Nesbø’s books have already sold more than 1.5 million copies in Norway alone (a country of less than 5 million people), and Nesbø also has fans all over the world. On a recent Scandinavian talk show, Nesbø said he’s still startled when fans approach him in Thailand, for example, or in Italy. The market for his work there is so strong that Nesbø has his own Italian web site.

And Nesbø is much more than just a crime novelist. He’s also published children’s books and four other books including a documentary from the Balkans. To make his diversification complete, he’s a former stockbroker with a degree from Norway’s leading business school, and he’s a singer/songwriter who enjoyed huge success with his band Di Derre. One of their big hits from the 1990s with its catchy refrain of “Jenter som kommer og jenter som går” (Girls who come and go) still plays regularly on Norwegian radio.

His financial success clearly comes from the Harry Hole crime novels, though, and now it looks like his market will greatly expand. The Washington Post, Vanity Fair and The Wall Street Journal have all written flattering stories about Nesbø recently, as Random House Inc in the Knopf Doubleday Publishing Group geared up to launch The Snowman in English this week. It came out in Norway a few years ago and is Nesbø’s fourth crime novel published in the US. Three others — The Redbreast, Nemesis and The Devil’s Star, his third, fourth and fifth books featuring detective Harry Hole — were published by HarperCollins.
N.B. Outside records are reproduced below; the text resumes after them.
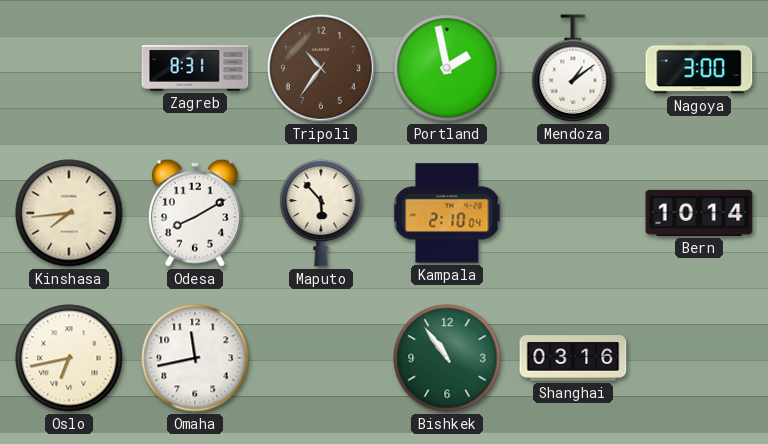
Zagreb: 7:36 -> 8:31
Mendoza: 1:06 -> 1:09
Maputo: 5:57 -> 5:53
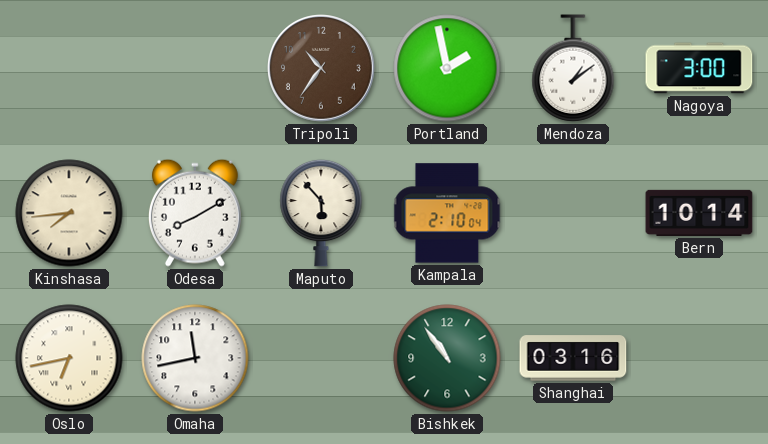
Zagreb: 8:31 -> none
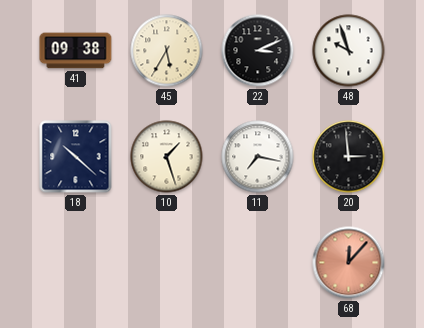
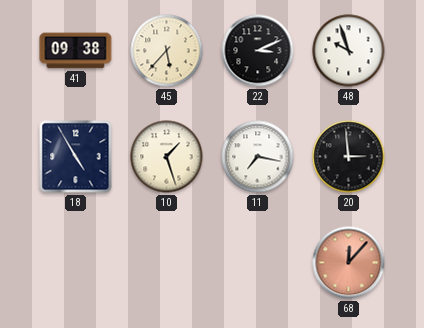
45: 5:35 -> 5:37
18: 10:22 -> 4:55
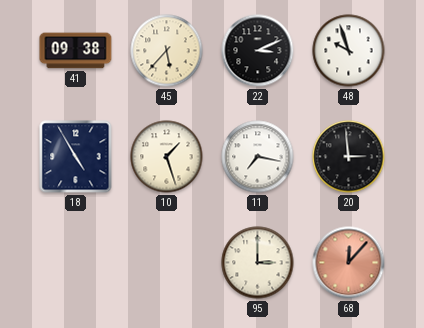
95: none -> 3:00
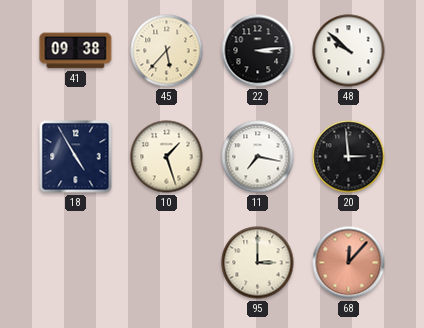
22: 3:11 -> 3:14
48: 9:57 -> 9:52
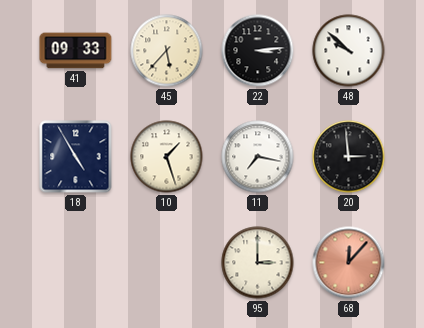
41: 09:38 -> 09:33
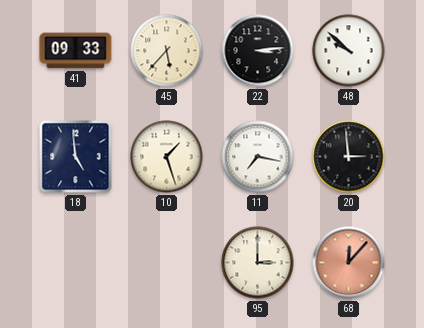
18: 4:55 -> 4:59
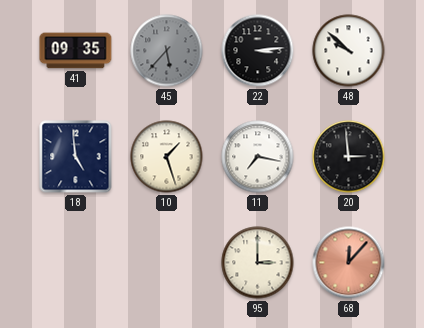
41: 09:33 -> 09:35
45 dial: cream -> grey
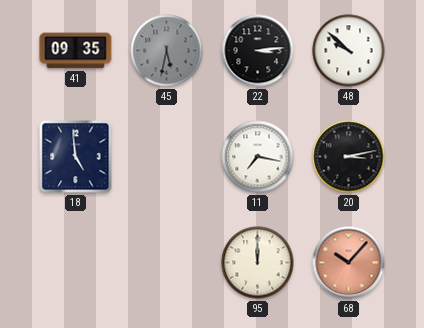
45: 5:37 -> 5:32
10: 1:27 -> none
20: 2:59 -> 3:13
95: 3:00 -> 12:00
68: 12:07 -> 10:07
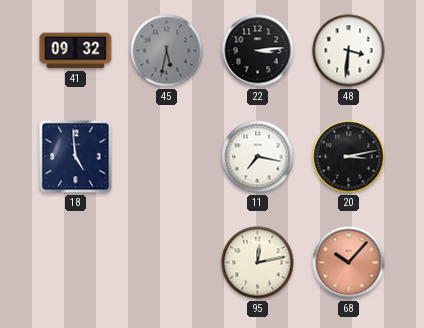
41: 09:35 -> 09:32
48: 9:52 -> 3:31
95: 12:00 -> 12:13
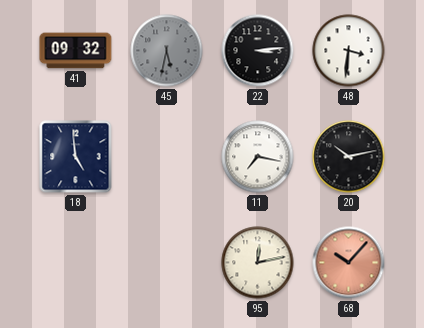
20: 3:13 -> 10:13
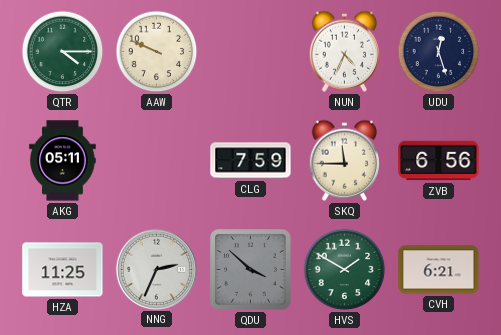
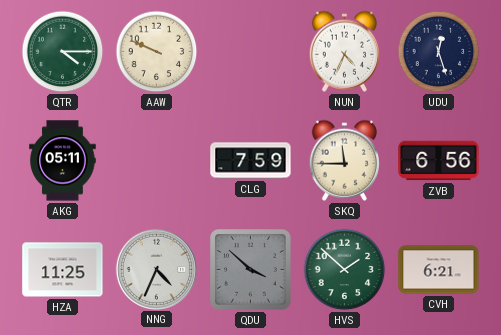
NNG: 2:34 -> 4:34
HVS: 1:50 -> 1:52
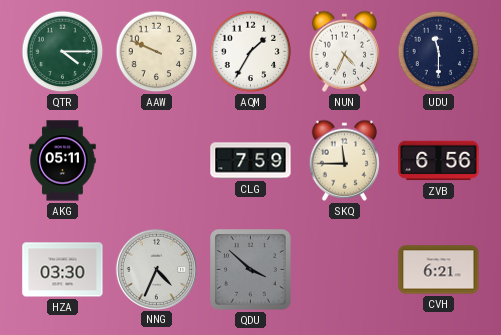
AQM: none -> 1:35
UDU: 12:27 -> 11:30
HZA: 11:25 -> 03:30
HVS: 1:52 -> none
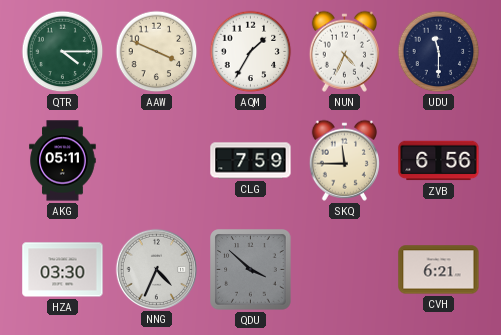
AAW: 9:49 -> 3:49
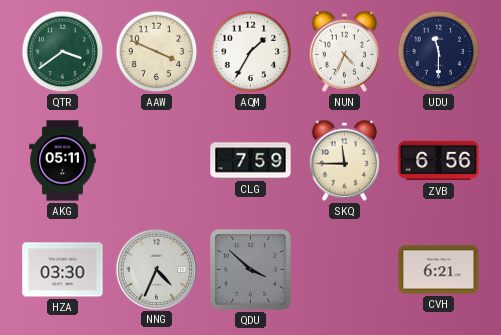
QTR: 4:15 -> 3:39
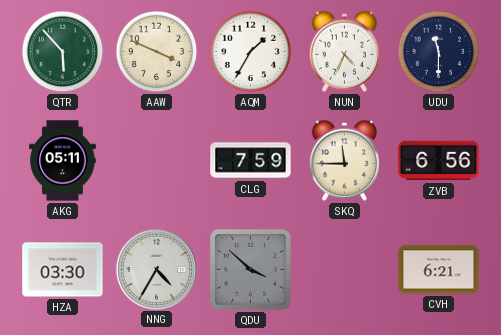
QTR: 3:39 -> 5:53
NNG: 4:34 -> 4:35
Nesbø’s first two Harry Hole novels — The Bat Man and The Cockroaches — aren’t available in the US but Nesbø’s website reports that Random House/Knopf has plans to publish The Redeemer next year (it came out just before The Snowman) and The Leopard (the 8th Harry Hole novel that came just after The Snowman) in 2013.

Media in both Norway and the US suggest Random House/Knopf is riding the wave of Scandinavian crime novel popularity, following its astonishing success in the US with the late Swedish author Stieg Larsson’s Millennium triology of books featuring Lisbeth Salander. Nesbø (written as “Nesbo” in US media) has made it clear he doesn’t want to be “the next Stieg Larsson,” but he does enjoy his success.

He calls The Snowman “probably one of my best novels,” containing “raw and personal” descriptions of fear. He wrote it after he’d had considerable financial success with earlier novels, so felt he had more time and license to The Snowman’s style and precision. He says it’s “certainly my most scary story,” with “more horror than any of my other books,” even though there’s little actual blood in it.

Asked why Scandinavian crime novels are attracting American readers, author Nathaniel Rich told Oslo newspaper Aftenposten that many Americans are curious about the Scandinavian brand of social democracy. “They think (Scandinavians) are pretty and handsome and find it exciting that crime exists in such well-ordered, peaceful societies,” Rich told Aftenposten.